== Exercise goal ==
Copy every line of the material below word for word, without changing anything.

[Data entries]
##############################

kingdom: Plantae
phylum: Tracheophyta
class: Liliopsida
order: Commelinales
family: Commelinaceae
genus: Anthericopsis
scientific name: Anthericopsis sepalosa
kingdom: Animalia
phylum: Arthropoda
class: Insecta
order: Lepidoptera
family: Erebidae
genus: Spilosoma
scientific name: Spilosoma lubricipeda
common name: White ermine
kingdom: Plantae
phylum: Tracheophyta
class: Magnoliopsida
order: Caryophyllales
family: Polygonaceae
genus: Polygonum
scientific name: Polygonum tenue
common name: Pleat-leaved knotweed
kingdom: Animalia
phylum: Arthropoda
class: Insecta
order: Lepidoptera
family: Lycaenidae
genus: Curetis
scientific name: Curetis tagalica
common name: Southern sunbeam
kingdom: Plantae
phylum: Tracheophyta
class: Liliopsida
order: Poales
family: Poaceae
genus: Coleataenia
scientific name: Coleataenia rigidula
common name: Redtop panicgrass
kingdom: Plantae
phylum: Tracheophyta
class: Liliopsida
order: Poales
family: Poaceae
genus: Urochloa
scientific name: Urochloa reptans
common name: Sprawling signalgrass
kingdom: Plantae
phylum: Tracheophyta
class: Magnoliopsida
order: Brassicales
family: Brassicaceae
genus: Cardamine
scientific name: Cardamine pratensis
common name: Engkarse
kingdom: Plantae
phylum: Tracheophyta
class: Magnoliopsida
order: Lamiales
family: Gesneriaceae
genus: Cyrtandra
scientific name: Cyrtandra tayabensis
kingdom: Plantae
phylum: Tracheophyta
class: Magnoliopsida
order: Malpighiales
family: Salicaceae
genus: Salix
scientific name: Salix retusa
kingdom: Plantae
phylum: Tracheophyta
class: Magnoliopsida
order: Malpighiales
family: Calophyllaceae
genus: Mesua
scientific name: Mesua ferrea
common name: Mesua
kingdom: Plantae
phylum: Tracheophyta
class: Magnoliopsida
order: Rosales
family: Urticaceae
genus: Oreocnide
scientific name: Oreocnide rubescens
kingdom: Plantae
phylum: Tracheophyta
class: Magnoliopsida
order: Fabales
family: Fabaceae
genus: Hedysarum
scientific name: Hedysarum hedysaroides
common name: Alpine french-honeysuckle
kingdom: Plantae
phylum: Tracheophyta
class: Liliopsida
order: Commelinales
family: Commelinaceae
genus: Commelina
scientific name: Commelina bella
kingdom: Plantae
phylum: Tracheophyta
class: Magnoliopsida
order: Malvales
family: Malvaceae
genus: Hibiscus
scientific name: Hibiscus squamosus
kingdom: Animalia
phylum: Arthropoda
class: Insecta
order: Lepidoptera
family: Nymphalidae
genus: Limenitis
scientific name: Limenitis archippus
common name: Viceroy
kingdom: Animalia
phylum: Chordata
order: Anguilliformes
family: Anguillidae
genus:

##############################

== Written solution ==
kingdom: Plantae
phylum: Tracheophyta
class: Liliopsida
order: Commelinales
family: Commelinaceae
genus: Anthericopsis
scientific name: Anthericopsis sepalosa
kingdom: Animalia
phylum: Arthropoda
class: Insecta
order: Lepidoptera
family: Erebidae
genus: Spilosoma
scientific name: Spilosoma lubricipeda
common name: White ermine
kingdom: Plantae
phylum: Tracheophyta
class: Magnoliopsida
order: Caryophyllales
family: Polygonaceae
genus: Polygonum
scientific name: Polygonum tenue
common name: Pleat-leaved knotweed
kingdom: Animalia
phylum: Arthropoda
class: Insecta
order: Lepidoptera
family: Lycaenidae
genus: Curetis
scientific name: Curetis tagalica
common name: Southern sunbeam
kingdom: Plantae
phylum: Tracheophyta
class: Liliopsida
order: Poales
family: Poaceae
genus: Coleataenia
scientific name: Coleataenia rigidula
common name: Redtop panicgrass
kingdom: Plantae
phylum: Tracheophyta
class: Liliopsida
order: Poales
family: Poaceae
genus: Urochloa
scientific name: Urochloa reptans
common name: Sprawling signalgrass
kingdom: Plantae
phylum: Tracheophyta
class: Magnoliopsida
order: Brassicales
family: Brassicaceae
genus: Cardamine
scientific name: Cardamine pratensis
common name: Engkarse
kingdom: Plantae
phylum: Tracheophyta
class: Magnoliopsida
order: Lamiales
family: Gesneriaceae
genus: Cyrtandra
scientific name: Cyrtandra tayabensis
kingdom: Plantae
phylum: Tracheophyta
class: Magnoliopsida
order: Malpighiales
family: Salicaceae
genus: Salix
scientific name: Salix retusa
kingdom: Plantae
phylum: Tracheophyta
class: Magnoliopsida
order: Malpighiales
family: Calophyllaceae
genus: Mesua
scientific name: Mesua ferrea
common name: Mesua
kingdom: Plantae
phylum: Tracheophyta
class: Magnoliopsida
order: Rosales
family: Urticaceae
genus: Oreocnide
scientific name: Oreocnide rubescens
kingdom: Plantae
phylum: Tracheophyta
class: Magnoliopsida
order: Fabales
family: Fabaceae
genus: Hedysarum
scientific name: Hedysarum hedysaroides
common name: Alpine french-honeysuckle
kingdom: Plantae
phylum: Tracheophyta
class: Liliopsida
order: Commelinales
family: Commelinaceae
genus: Commelina
scientific name: Commelina bella
kingdom: Plantae
phylum: Tracheophyta
class: Magnoliopsida
order: Malvales
family: Malvaceae
genus: Hibiscus
scientific name: Hibiscus squamosus
kingdom: Animalia
phylum: Arthropoda
class: Insecta
order: Lepidoptera
family: Nymphalidae
genus: Limenitis
scientific name: Limenitis archippus
common name: Viceroy
kingdom: Animalia
phylum: Chordata
order: Anguilliformes
family: Anguillidae
genus:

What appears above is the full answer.